Rules may also be used to precisely communicate how data should be used. For example, a future FOAF user might publish not only unconditional information about their preferences but also conditional information, i.e. a rule set. This would complement their normal FOAF profile, e.g. describing which of their phone numbers should be used at which time of day depending on the day of the week:

Monday to Friday 
      IF 09:00 - 12:00 OR 13:00 - 17:00, THEN call my office number
      IF 12:00 - 13:00 OR 17:00 - 18:00, THEN call my cell number
      IF 18:00 - 21:00, THEN call my home number
      IF 21:00 - 09:00, THEN do not call me

Saturday, Sunday and Holidays
      IF 09:00 - 21:00, THEN call my cell number
      IF 21:00 - 09:00, THEN do not call me

In some cases, the publication of rules may more precisely communicate both what the accompanying information means and how it may be used. For instance, the IDM laboratory wants to publish an ontology of the anatomy of the brain cortex and a vocabulary to describe facts about items on brain images, such as can be provided by computer-assisted or automated image analysis tools. Hospital, medical practices and medical imagery laboratories want to use the ontology and vocabulary to improve and streamline their communication.

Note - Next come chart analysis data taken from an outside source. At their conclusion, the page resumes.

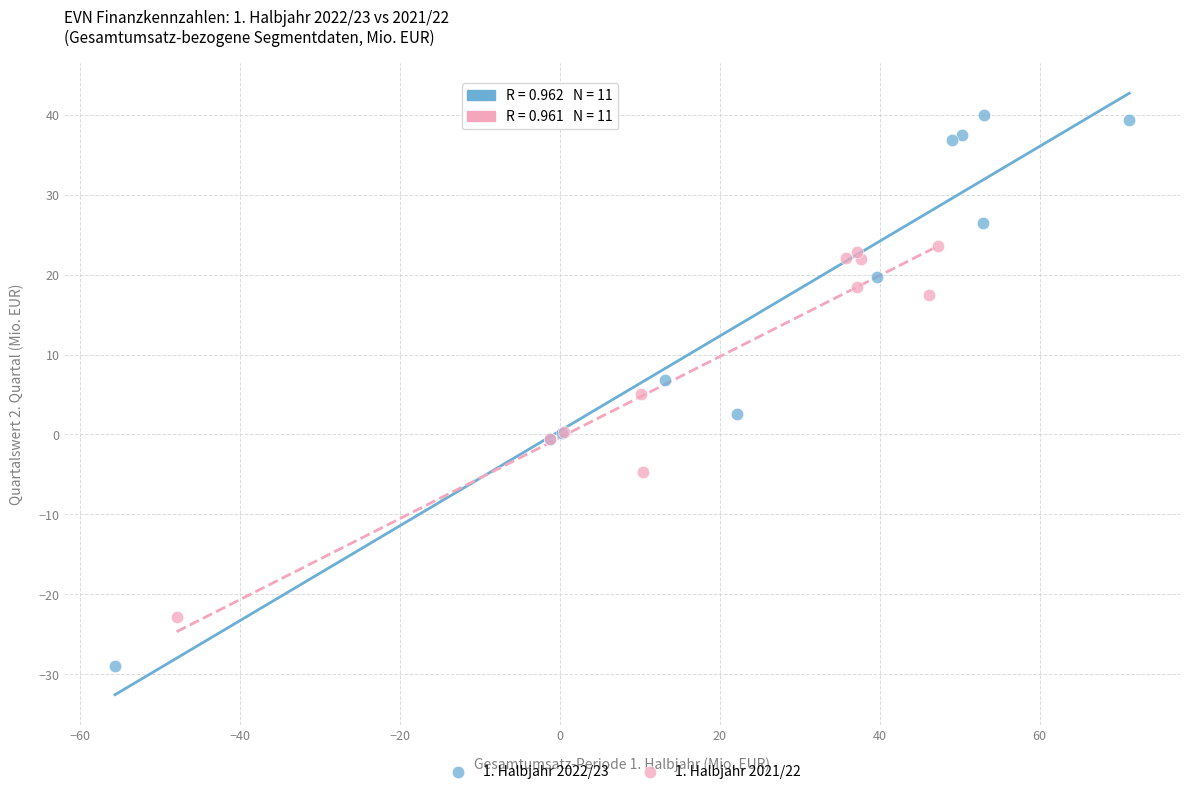

Which series contains the lowest Y value?

1. Halbjahr 2022/23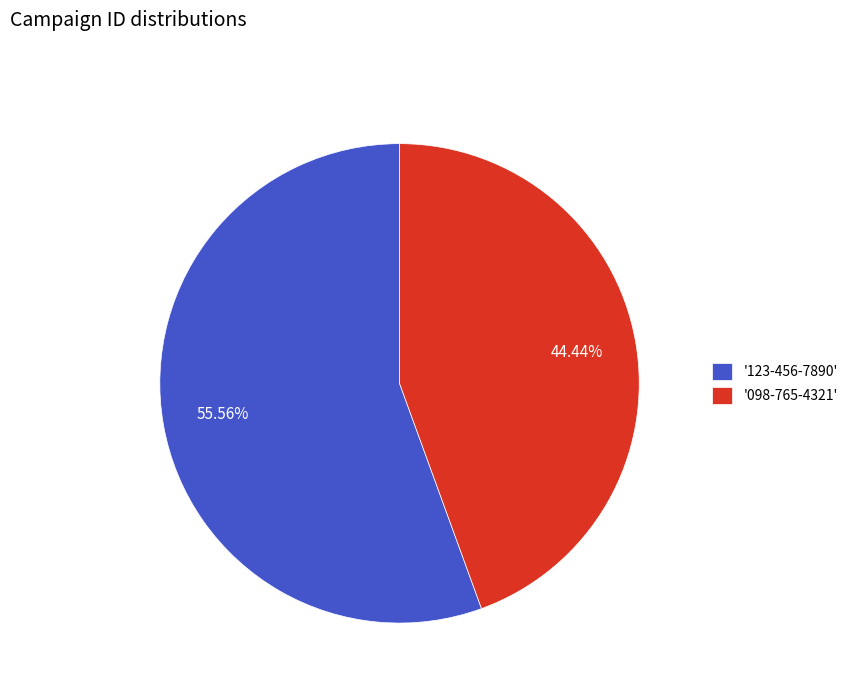

Which category accounts for the majority?

'123-456-7890'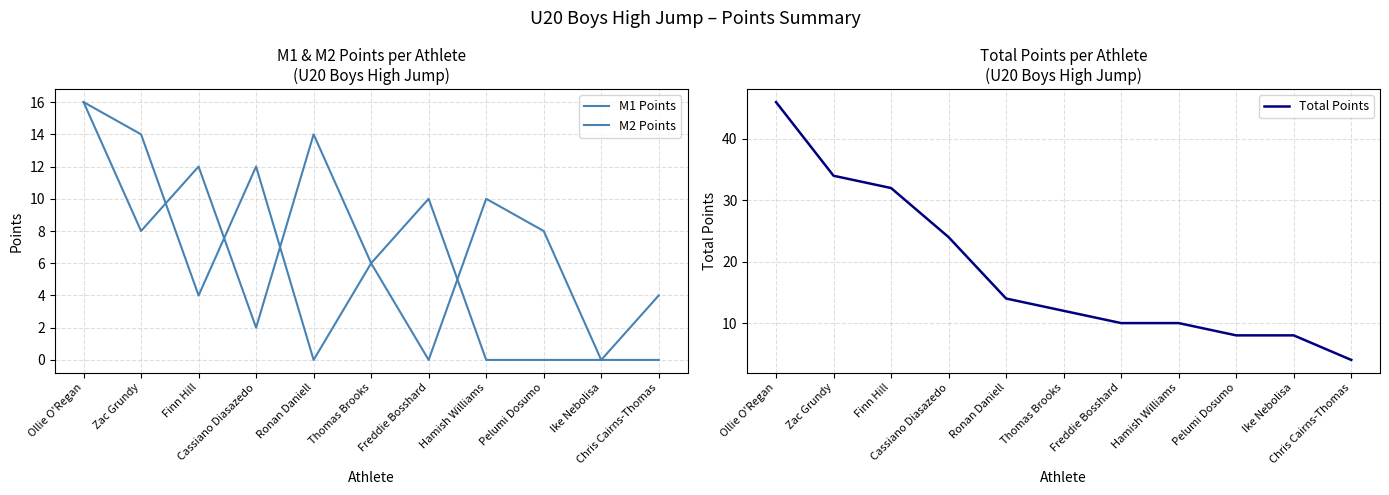

How many values in the Total Points series exceed 12?

5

To communicate the semantics of the properties defined as part of the ontology and vocabulary in a precise and unambiguous way, IDM publishes a set of rules to capture relationships between ontology and/or vocabulary properties, e.g.:

Two MaterialAnatomicalEntities (MAE) having a shared boundary are connected: 
      isMAEBoundedBy(?x1,?x3) Λ isMAEBoundedBy(?x2,?x3) Λ MAE(?x1) Λ MAE(?x2) Λ GyriConnection(?x3)

Two MAE entities having a shared connection are connected:
       connectsMAE(?x3,?x1,?x2) Λ MAE(?x1) Λ MAE(?x2) Λ GyriConnection(?x3)

One MRI laboratory uses an automated image analysis tool to extract facts about brain images and wants to use the ontology and the vocabulary to describe items on the images. The rules are retrieved in the RIF and translated into the rule language specific to the engine used by the application. They are executed to automatically label the brain cortex structures - sulci and gyri - in the brain images, based on the facts extracted by the image analysis.